This is from a comment I originally posted on at http://www.kevinmd.com/blog/2013/06/ehrs-talk-work.html.
Recently, a patient who was away on vacation paged me with very worrying symptoms. I told her to go immediately to the nearest emergency room. I then printed out and faxed an automatic face sheet containing her diagnoses, medications, adverse drug reactions, and most recent vitals and labs. Next, I called the emergency room to which she was headed and briefed the attending physician. This physician later informed my patient that my 'remarkable' handoff was part of what saved her life.
This should not have been a 'remarkable' handoff. My electronic medical record system should have sent most of the relevant information automatically and instantaneously even had I not been near a fax machine and had not had immediate access to the medical record and a printer.
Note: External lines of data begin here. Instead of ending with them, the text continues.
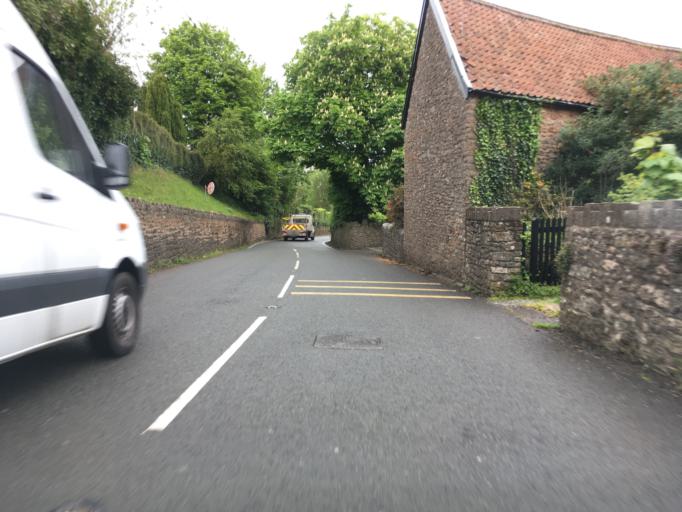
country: GB
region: England
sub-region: North Somerset
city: Blagdon
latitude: 51.3298
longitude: -2.7198
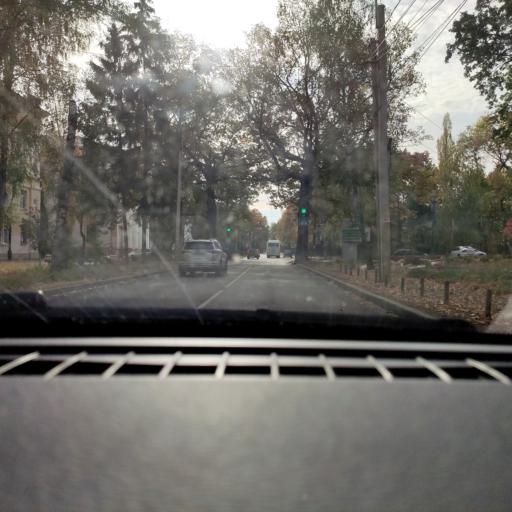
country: RU
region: Voronezj
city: Voronezh
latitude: 51.7198
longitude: 39.2195
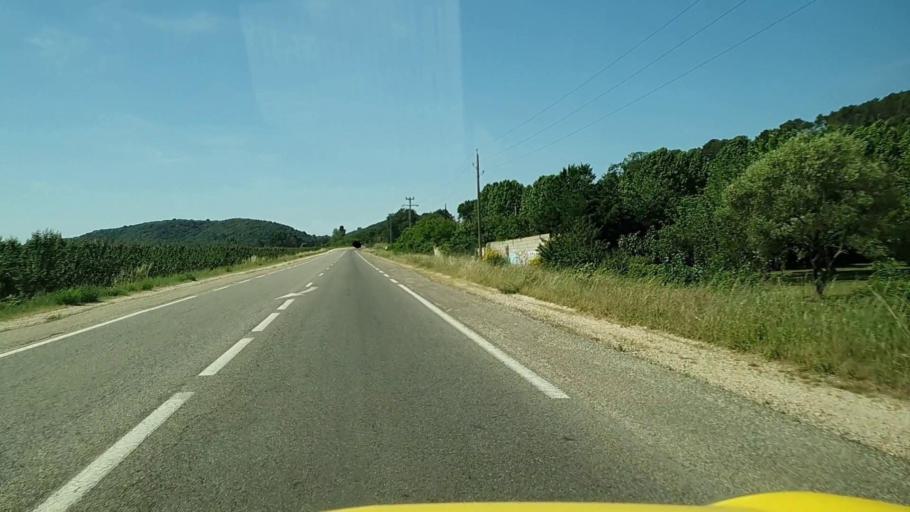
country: FR
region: Languedoc-Roussillon
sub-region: Departement du Gard
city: Connaux
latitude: 44.0847
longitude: 4.5935
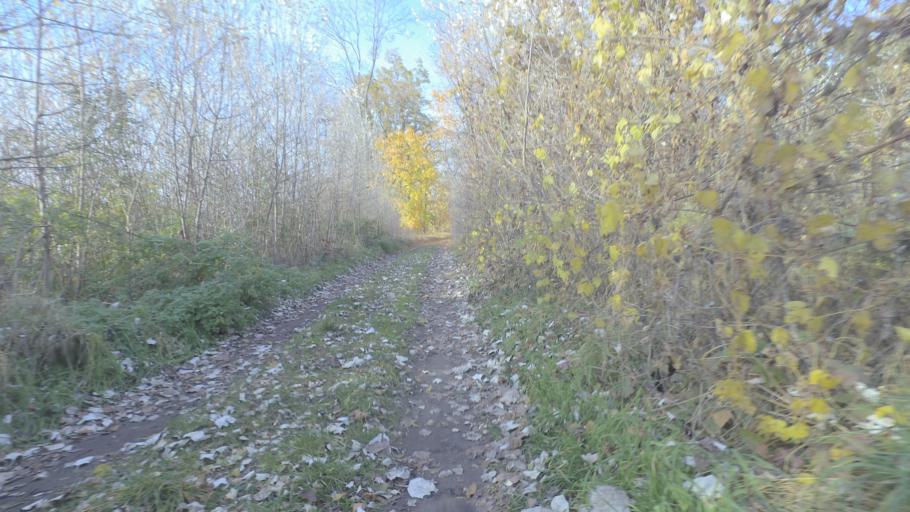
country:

In every other aspect of society, your privacy is for sale to anyone who wants to violate it. Only in medicine, where effective information exchange done in your own interest can save your life, is privacy protected so jealously. Medical information 'siloing' (maintaining medical record systems that do not talk to each other) creates endless administrative costs, delays, redundancies, and avoidable errors. This means everything from visit notes to radiology, current and previous med lists, adverse drug reactions, diagnoses, other providers' contact information, patient contact information and next of kin. Don't think communication of this information is important? How well do you think a hospital would work if, every time a new doctor walked into your room, they had to gather and record all of your information from scratch? How much extra time and money would they burn gathering old facts? How much more likely would you be to die? If it makes no sense within a hospital, it makes no sense between hospitals.
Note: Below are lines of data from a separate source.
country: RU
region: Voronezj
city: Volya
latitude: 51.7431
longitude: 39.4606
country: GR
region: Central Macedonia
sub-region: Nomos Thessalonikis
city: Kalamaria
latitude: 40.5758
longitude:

Sophisticated patients can mitigate this somewhat by keeping their own copy of important health history, but if you have had a serious illness, your history quickly becomes immensely complicated. It is hard for even a medical professional to always know what parts will be important. This is nothing compared to the challenge for patients who are just not sophisticated in the ways of medicine or computers or for the people who tend to be the sickest--those who are demented or otherwise intellectually or psychiatrically impaired.
Getting my patient's information to that ER physician was no heroic act. It was doable because I happened to be in a location where the information was easily accessible, and I had the time and means to transmit it. But, unfortunately, such handoffs are not common. They should be.